Domain Nucleation and Confinement In Agent Controlled Bistable Systems

TL;DR

This paper introduces a novel pattern formation mechanism in growing bistable systems with indirect coupling, where domains nucleate spontaneously at critical agent levels, differing from classical Turing patterns.

Contribution

It demonstrates a new domain nucleation and confinement mechanism in reaction-diffusion systems with non-diffusive activator and inhibitor molecules coupled via a fast diffusive agent.

Findings

Domains nucleate spontaneously at critical agent levels

Pattern formation differs from Turing's mechanism in monostable systems

Large domains can undergo wavenumber instability

Abstract

We report a new mechanism of pattern formation in growing bistable systems coupled indirectly.

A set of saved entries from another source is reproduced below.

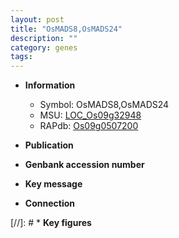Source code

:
 ```yaml
---
layout: post
title: "OsMADS8,OsMADS24"
description: ""
category: genes
tags: 
---
```


* **Information**  
    + Symbol: OsMADS8,OsMADS24  
    + MSU: [LOC_Os09g32948](http://rice.uga.edu/cgi-bin/ORF_infopage.cgi?orf=LOC_Os09g32948)  
    + RAPdb: [Os09g0507200](http://rapdb.dna.affrc.go.jp/viewer/gbrowse_details/irgsp1?name=Os09g0507200)  

* **Publication**  

* **Genbank accession number**  

* **Key message**  

* **Connection**  

[//]: # * **Key figures**  


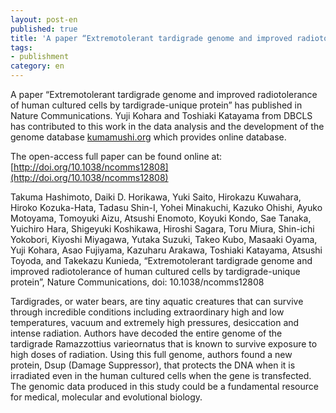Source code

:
 ```yaml
---
layout: post-en
published: true
title: 'A paper “Extremotolerant tardigrade genome and improved radiotolerance of human cultured cells by tardigrade-unique protein” has published in Nature Communications.'
tags:
- publishment
category: en
---
```

A paper “Extremotolerant tardigrade genome and improved radiotolerance of human cultured cells by tardigrade-unique protein” has published in Nature Communications. Yuji Kohara and Toshiaki Katayama from DBCLS has contributed to this work in the data analysis and the development of the genome database [kumamushi.org](http://kumamushi.org/) which provides online database.

 

The open-access full paper can be found online at:
[http://doi.org/10.1038/ncomms12808](http://doi.org/10.1038/ncomms12808)

 

Takuma Hashimoto, Daiki D. Horikawa, Yuki Saito, Hirokazu Kuwahara, Hiroko Kozuka-Hata, Tadasu Shin-I, Yohei Minakuchi, Kazuko Ohishi, Ayuko Motoyama, Tomoyuki Aizu, Atsushi Enomoto, Koyuki Kondo, Sae Tanaka, Yuichiro Hara, Shigeyuki Koshikawa, Hiroshi Sagara, Toru Miura, Shin-ichi Yokobori, Kiyoshi Miyagawa, Yutaka Suzuki, Takeo Kubo, Masaaki Oyama, Yuji Kohara, Asao Fujiyama, Kazuharu Arakawa, Toshiaki Katayama, Atsushi Toyoda, and Takekazu Kunieda, “Extremotolerant tardigrade genome and improved radiotolerance of human cultured cells by tardigrade-unique protein”, Nature Communications, doi: 10.1038/ncomms12808

 

Tardigrades, or water bears, are tiny aquatic creatures that can survive through incredible conditions including extraordinary high and low temperatures, vacuum and extremely high pressures, desiccation and intense radiation. Authors have decoded the entire genome of the tardigrade Ramazzottius varieornatus that is known to survive exposure to high doses of radiation. Using this full genome, authors found a new protein, Dsup (Damage Suppressor), that protects the DNA when it is irradiated even in the human cultured cells when the gene is transfected. The genomic data produced in this study could be a fundamental resource for medical, molecular and evolutional biology.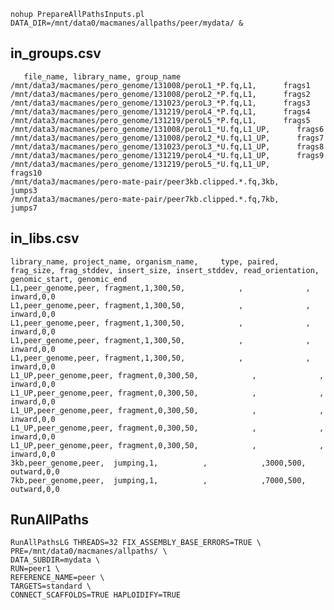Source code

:  	
 	
 	
 	nohup PrepareAllPathsInputs.pl DATA_DIR=/mnt/data0/macmanes/allpaths/peer/mydata/ &
 	
in_groups.csv
--
       file_name, library_name, group_name
	/mnt/data3/macmanes/pero_genome/131008/peroL1_*P.fq,L1,      frags1
	/mnt/data3/macmanes/pero_genome/131008/peroL2_*P.fq,L1,      frags2
	/mnt/data3/macmanes/pero_genome/131023/peroL3_*P.fq,L1,      frags3
	/mnt/data3/macmanes/pero_genome/131219/peroL4_*P.fq,L1,      frags4
	/mnt/data3/macmanes/pero_genome/131219/peroL5_*P.fq,L1,      frags5
	/mnt/data3/macmanes/pero_genome/131008/peroL1_*U.fq,L1_UP,      frags6
	/mnt/data3/macmanes/pero_genome/131008/peroL2_*U.fq,L1_UP,      frags7
	/mnt/data3/macmanes/pero_genome/131023/peroL3_*U.fq,L1_UP,      frags8
	/mnt/data3/macmanes/pero_genome/131219/peroL4_*U.fq,L1_UP,      frags9
	/mnt/data3/macmanes/pero_genome/131219/peroL5_*U.fq,L1_UP,      frags10
	/mnt/data3/macmanes/pero-mate-pair/peer3kb.clipped.*.fq,3kb,      jumps3
	/mnt/data3/macmanes/pero-mate-pair/peer7kb.clipped.*.fq,7kb,      jumps7
	

in_libs.csv
--

	library_name, project_name, organism_name,     type, paired, frag_size, frag_stddev, insert_size, insert_stddev, read_orientation, genomic_start, genomic_end
	L1,peer_genome,peer, fragment,1,300,50,            ,              ,           inward,0,0
	L1,peer_genome,peer, fragment,1,300,50,            ,              ,           inward,0,0
	L1,peer_genome,peer, fragment,1,300,50,            ,              ,           inward,0,0
	L1,peer_genome,peer, fragment,1,300,50,            ,              ,           inward,0,0
	L1,peer_genome,peer, fragment,1,300,50,            ,              ,           inward,0,0
	L1_UP,peer_genome,peer, fragment,0,300,50,            ,              ,           inward,0,0
	L1_UP,peer_genome,peer, fragment,0,300,50,            ,              ,           inward,0,0
	L1_UP,peer_genome,peer, fragment,0,300,50,            ,              ,           inward,0,0
	L1_UP,peer_genome,peer, fragment,0,300,50,            ,              ,           inward,0,0
	L1_UP,peer_genome,peer, fragment,0,300,50,            ,              ,           inward,0,0
	3kb,peer_genome,peer,  jumping,1,          ,            ,3000,500,          outward,0,0
	7kb,peer_genome,peer,  jumping,1,          ,            ,7000,500,          outward,0,0
	


RunAllPaths
--
	RunAllPathsLG THREADS=32 FIX_ASSEMBLY_BASE_ERRORS=TRUE \
 	PRE=/mnt/data0/macmanes/allpaths/ \
 	DATA_SUBDIR=mydata \
 	RUN=peer1 \
 	REFERENCE_NAME=peer \
 	TARGETS=standard \
 	CONNECT_SCAFFOLDS=TRUE HAPLOIDIFY=TRUE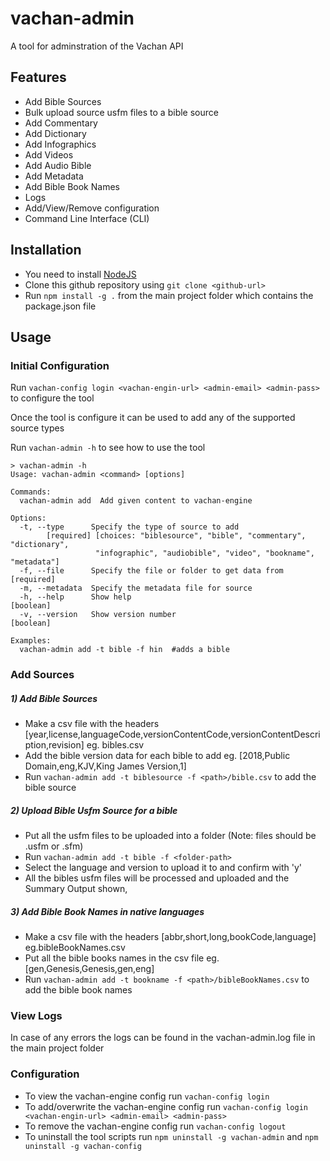 # vachan-admin

A tool for adminstration of the Vachan API

## Features

- Add Bible Sources
- Bulk upload source usfm files to a bible source
- Add Commentary
- Add Dictionary
- Add Infographics
- Add Videos
- Add Audio Bible
- Add Metadata
- Add Bible Book Names
- Logs
- Add/View/Remove configuration
- Command Line Interface (CLI)

## Installation

- You need to install [NodeJS](https://nodejs.org/en/)
- Clone this github repository using `git clone <github-url>`
- Run `npm install -g .` from the main project folder which contains the package.json file

## Usage

### Initial Configuration

Run `vachan-config login <vachan-engin-url> <admin-email> <admin-pass>` to configure the tool

Once the tool is configure it can be used to add any of the supported source types

Run `vachan-admin -h` to see how to use the tool

```
> vachan-admin -h
Usage: vachan-admin <command> [options]

Commands:
  vachan-admin add  Add given content to vachan-engine

Options:
  -t, --type      Specify the type of source to add
        [required] [choices: "biblesource", "bible", "commentary", "dictionary",
                   "infographic", "audiobible", "video", "bookname", "metadata"]
  -f, --file      Specify the file or folder to get data from         [required]
  -m, --metadata  Specify the metadata file for source
  -h, --help      Show help                                            [boolean]
  -v, --version   Show version number                                  [boolean]

Examples:
  vachan-admin add -t bible -f hin  #adds a bible
```

### Add Sources

##### 1) Add Bible Sources

- Make a csv file with the headers [year,license,languageCode,versionContentCode,versionContentDescription,revision] eg. bibles.csv
- Add the bible version data for each bible to add eg. [2018,Public Domain,eng,KJV,King James Version,1]
- Run `vachan-admin add -t biblesource -f <path>/bible.csv` to add the bible source

##### 2) Upload Bible Usfm Source for a bible

- Put all the usfm files to be uploaded into a folder (Note: files should be .usfm or .sfm)
- Run `vachan-admin add -t bible -f <folder-path>`
- Select the language and version to upload it to and confirm with 'y'
- All the bibles usfm files will be processed and uploaded and the Summary Output shown,

##### 3) Add Bible Book Names in native languages

- Make a csv file with the headers [abbr,short,long,bookCode,language] eg.bibleBookNames.csv
- Put all the bible books names in the csv file eg. [gen,Genesis,Genesis,gen,eng]
- Run `vachan-admin add -t bookname -f <path>/bibleBookNames.csv` to add the bible book names

### View Logs

In case of any errors the logs can be found in the vachan-admin.log file in the main project folder

### Configuration

- To view the vachan-engine config run `vachan-config login`
- To add/overwrite the vachan-engine config run `vachan-config login <vachan-engin-url> <admin-email> <admin-pass>`
- To remove the vachan-engine config run `vachan-config logout`
- To uninstall the tool scripts run `npm uninstall -g vachan-admin` and `npm uninstall -g vachan-config`
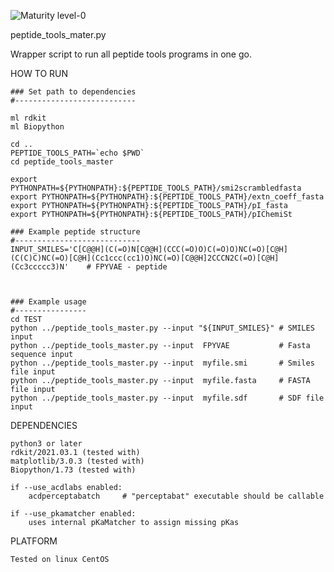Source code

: ![Maturity level-0](https://img.shields.io/badge/Maturity%20Level-ML--0-red)

peptide_tools_mater.py

Wrapper script to run all peptide tools programs in one go. 


HOW TO RUN


    ### Set path to dependencies
    #---------------------------

    ml rdkit
    ml Biopython

    cd ..
    PEPTIDE_TOOLS_PATH=`echo $PWD`
    cd peptide_tools_master

    export PYTHONPATH=${PYTHONPATH}:${PEPTIDE_TOOLS_PATH}/smi2scrambledfasta
    export PYTHONPATH=${PYTHONPATH}:${PEPTIDE_TOOLS_PATH}/extn_coeff_fasta
    export PYTHONPATH=${PYTHONPATH}:${PEPTIDE_TOOLS_PATH}/pI_fasta
    export PYTHONPATH=${PYTHONPATH}:${PEPTIDE_TOOLS_PATH}/pIChemiSt

    ### Example peptide structure
    #----------------------------
    INPUT_SMILES='C[C@@H](C(=O)N[C@@H](CCC(=O)O)C(=O)O)NC(=O)[C@H](C(C)C)NC(=O)[C@H](Cc1ccc(cc1)O)NC(=O)[C@@H]2CCCN2C(=O)[C@H](Cc3ccccc3)N'    # FPYVAE - peptide



    ### Example usage
    #----------------
    cd TEST
    python ../peptide_tools_master.py --input "${INPUT_SMILES}" # SMILES input
    python ../peptide_tools_master.py --input  FPYVAE           # Fasta sequence input
    python ../peptide_tools_master.py --input  myfile.smi       # Smiles file input 
    python ../peptide_tools_master.py --input  myfile.fasta     # FASTA file input 
    python ../peptide_tools_master.py --input  myfile.sdf       # SDF file input 


DEPENDENCIES 

    python3 or later 
    rdkit/2021.03.1 (tested with)
    matplotlib/3.0.3 (tested with) 
    Biopython/1.73 (tested with)
    
    if --use_acdlabs enabled:
        acdperceptabatch     # "perceptabat" executable should be callable

    if --use_pkamatcher enabled:
        uses internal pKaMatcher to assign missing pKas


PLATFORM

    Tested on linux CentOS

A modified Fujita et. al. model is studied as an example of a reaction-diffusion system of nondiffusive activator and inhibitor molecules immersed in the medium of a fast diffusive agent. Here we show that, as the system grows, a new domain nucleates spontaneously in the area where the local level of the agent becomes critical. Newly nucleated domains are stable and the pattern formation is different from Turing's mechanism in monostable systems. Domains are spatially confined by the agent even if the activator and inhibitor molecules diffuse. With the spatial extension of the system, a larger domain may undergo a wavenumber instability and the concentrations of active molecules within the neighboring elements of a domain can become sharply different. The new mechanism reported in this work can be generic for pattern formation systems involving multistability, growth, and indirect coupling.